Top of Provided passage

You also need to call intel_uncore_early_sanitize() from
intel_resume_prepare() for the rest of the platforms. With that fixed:
Reviewed-by: Imre Deak <imre.deak@intel.com>

Looking at the result, I agree it's not the nicest, so yet another way
to reduce the clutter would be to have the following instead in
i915_drm_thaw_early():

intel_resume_early_prepare()
intel_uncore_early_sanitize()
intel_resume_prepare()

and do the early steps for VLV in intel_resume_early_prepare(). I'm ok
with both solutions.

Bottom of Provided passage
Top of Supplied data

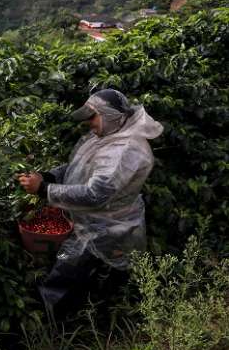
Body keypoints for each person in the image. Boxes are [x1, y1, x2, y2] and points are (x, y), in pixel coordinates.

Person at [17, 89, 163, 317]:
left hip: (107, 228)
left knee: (65, 275)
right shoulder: (107, 136)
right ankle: (94, 315)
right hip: (94, 223)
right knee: (87, 275)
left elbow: (96, 194)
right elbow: (79, 168)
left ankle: (50, 326)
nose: (88, 123)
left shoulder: (125, 150)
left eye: (92, 116)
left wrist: (44, 189)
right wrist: (49, 176)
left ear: (112, 115)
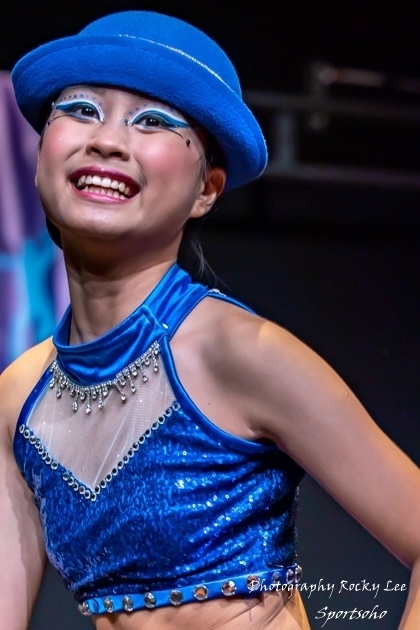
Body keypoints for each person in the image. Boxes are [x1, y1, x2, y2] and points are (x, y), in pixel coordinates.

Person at [1, 10, 419, 630]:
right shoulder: (18, 397)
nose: (108, 140)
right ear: (39, 154)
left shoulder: (241, 353)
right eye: (82, 110)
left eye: (153, 121)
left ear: (207, 190)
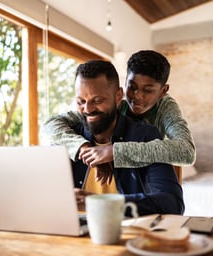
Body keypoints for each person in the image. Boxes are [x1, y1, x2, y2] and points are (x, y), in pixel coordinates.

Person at [41, 50, 195, 184]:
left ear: (163, 91)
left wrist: (115, 152)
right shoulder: (116, 103)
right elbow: (51, 125)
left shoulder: (166, 107)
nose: (137, 96)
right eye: (132, 87)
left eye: (147, 90)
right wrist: (85, 148)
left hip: (148, 177)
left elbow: (186, 151)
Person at [60, 60, 184, 216]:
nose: (88, 109)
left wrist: (102, 204)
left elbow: (172, 203)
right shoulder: (67, 139)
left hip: (128, 235)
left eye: (97, 101)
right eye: (81, 101)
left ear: (119, 95)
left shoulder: (145, 137)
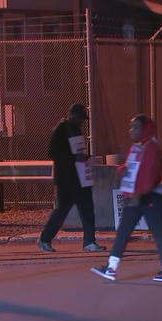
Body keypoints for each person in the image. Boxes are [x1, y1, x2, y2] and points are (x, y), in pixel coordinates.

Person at [91, 114, 162, 281]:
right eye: (131, 127)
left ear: (145, 129)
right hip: (136, 196)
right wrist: (123, 170)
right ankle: (111, 268)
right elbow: (134, 169)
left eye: (135, 127)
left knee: (157, 231)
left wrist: (140, 193)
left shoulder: (151, 148)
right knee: (123, 231)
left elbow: (150, 174)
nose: (131, 131)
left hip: (150, 196)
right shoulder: (138, 147)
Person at [38, 104, 106, 252]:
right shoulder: (62, 130)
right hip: (67, 178)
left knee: (86, 209)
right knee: (62, 210)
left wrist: (82, 157)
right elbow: (53, 152)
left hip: (79, 176)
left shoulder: (74, 130)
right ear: (73, 115)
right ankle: (45, 239)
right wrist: (74, 157)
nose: (82, 121)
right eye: (81, 118)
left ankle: (89, 242)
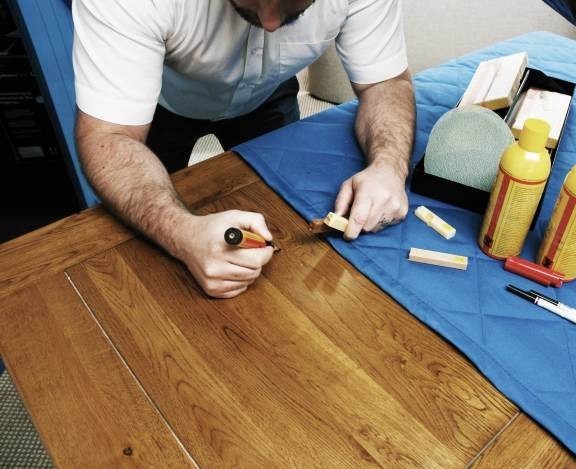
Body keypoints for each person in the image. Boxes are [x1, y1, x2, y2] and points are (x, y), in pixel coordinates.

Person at [72, 0, 416, 298]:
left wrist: (389, 166)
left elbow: (385, 82)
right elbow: (109, 136)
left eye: (294, 3)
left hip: (268, 93)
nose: (270, 22)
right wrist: (183, 232)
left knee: (283, 214)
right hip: (164, 105)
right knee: (149, 247)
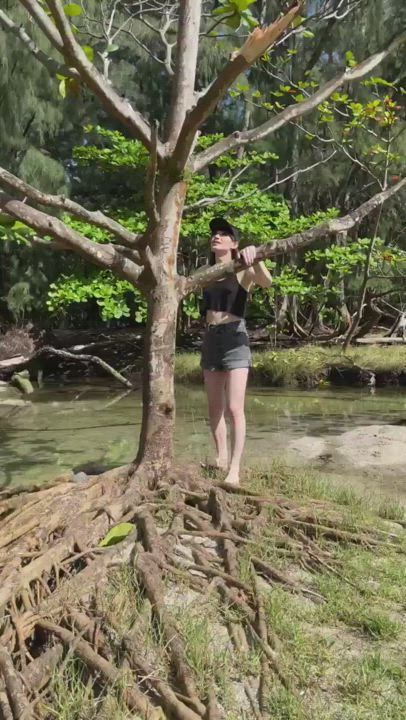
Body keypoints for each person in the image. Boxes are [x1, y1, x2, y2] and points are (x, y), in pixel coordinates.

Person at [201, 217, 272, 485]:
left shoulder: (242, 267)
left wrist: (256, 258)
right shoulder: (205, 272)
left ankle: (234, 469)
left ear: (234, 243)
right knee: (214, 407)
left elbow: (266, 283)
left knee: (234, 407)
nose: (216, 237)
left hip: (235, 337)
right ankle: (220, 459)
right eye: (214, 234)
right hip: (210, 338)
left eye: (223, 234)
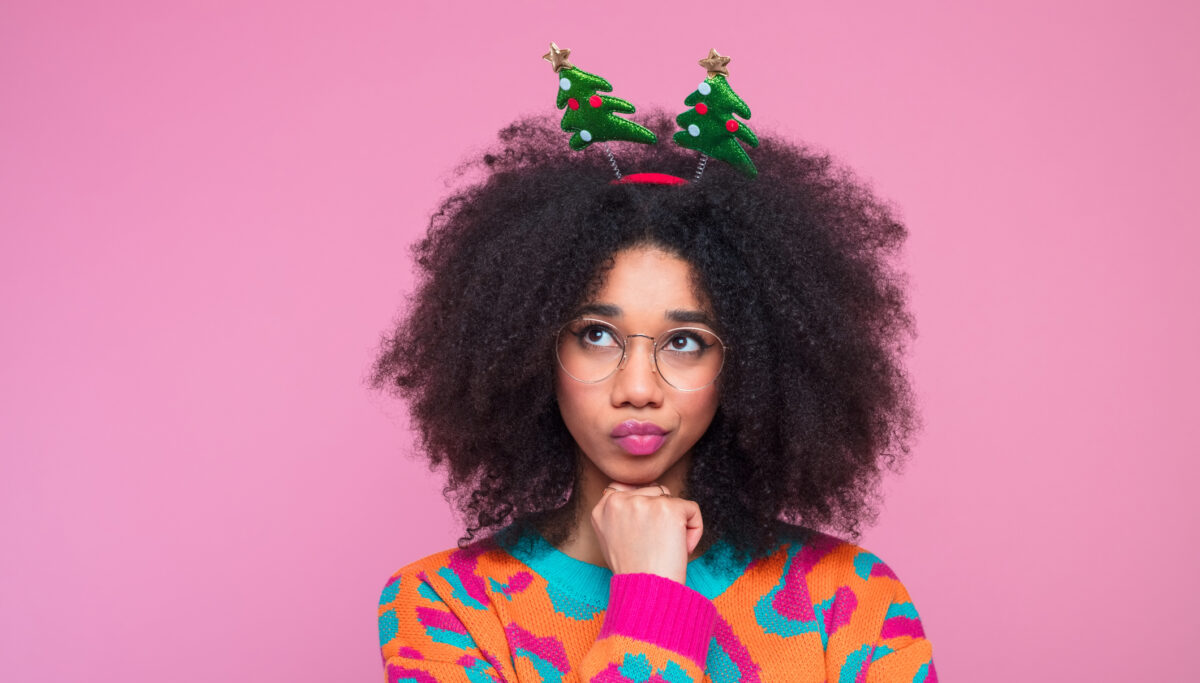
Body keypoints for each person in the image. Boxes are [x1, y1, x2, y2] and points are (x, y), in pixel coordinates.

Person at [370, 110, 936, 682]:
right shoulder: (446, 605)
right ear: (528, 347)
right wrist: (653, 593)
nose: (637, 389)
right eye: (596, 335)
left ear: (747, 365)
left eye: (686, 341)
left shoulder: (847, 598)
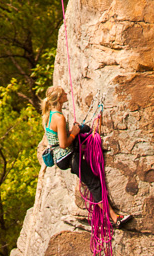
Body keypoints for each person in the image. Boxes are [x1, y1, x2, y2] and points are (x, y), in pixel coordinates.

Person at [41, 86, 133, 230]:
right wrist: (74, 133)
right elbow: (64, 144)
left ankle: (88, 137)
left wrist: (74, 132)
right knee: (94, 183)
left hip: (63, 157)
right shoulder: (59, 117)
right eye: (64, 94)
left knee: (83, 129)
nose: (67, 94)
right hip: (67, 156)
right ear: (59, 99)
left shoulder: (51, 114)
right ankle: (114, 218)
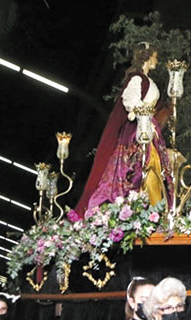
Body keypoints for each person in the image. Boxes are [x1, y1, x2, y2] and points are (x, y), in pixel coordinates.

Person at [77, 42, 173, 214]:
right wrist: (143, 115)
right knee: (136, 168)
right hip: (136, 131)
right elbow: (130, 100)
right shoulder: (137, 79)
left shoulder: (148, 81)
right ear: (148, 56)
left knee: (154, 167)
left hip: (149, 130)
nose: (157, 60)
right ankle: (130, 205)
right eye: (155, 56)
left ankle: (152, 206)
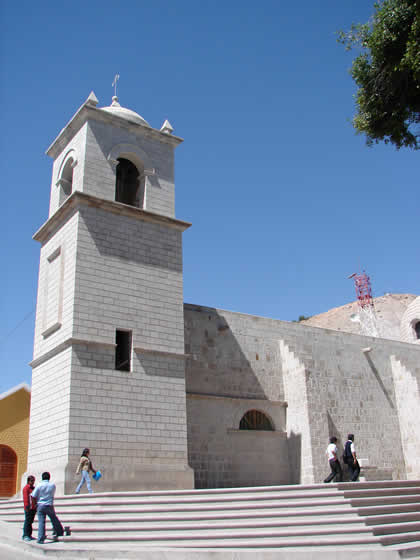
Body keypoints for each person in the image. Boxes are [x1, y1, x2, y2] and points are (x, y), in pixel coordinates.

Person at [31, 472, 64, 544]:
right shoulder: (52, 485)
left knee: (41, 522)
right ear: (49, 477)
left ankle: (40, 538)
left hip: (41, 505)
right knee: (54, 518)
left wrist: (34, 504)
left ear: (42, 477)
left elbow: (33, 496)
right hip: (49, 504)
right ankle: (60, 531)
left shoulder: (39, 485)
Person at [22, 475, 37, 542]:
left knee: (30, 522)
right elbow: (25, 498)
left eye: (33, 480)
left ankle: (29, 534)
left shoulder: (33, 488)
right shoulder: (26, 488)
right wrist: (27, 506)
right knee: (27, 521)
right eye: (31, 480)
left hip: (33, 507)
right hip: (28, 508)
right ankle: (25, 535)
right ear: (28, 481)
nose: (33, 482)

Bottom of Supplied data

• _List of tasks_
(a) According to the patch review, which function must also call intel_uncore_early_sanitize() for the rest of the platforms?
(b) Reproduce the patch review from "You also need" up to and including "with both solutions.", substituting "repetition" for "clutter".

• _Exercise results_
(a) intel_resume_prepare()

(b)
You also need to call intel_uncore_early_sanitize() from
intel_resume_prepare() for the rest of the platforms. With that fixed:
Reviewed-by: Imre Deak <imre.deak@intel.com>

Looking at the result, I agree it's not the nicest, so yet another way
to reduce the repetition would be to have the following instead in
i915_drm_thaw_early():

intel_resume_early_prepare()
intel_uncore_early_sanitize()
intel_resume_prepare()

and do the early steps for VLV in intel_resume_early_prepare(). I'm ok
with both solutions.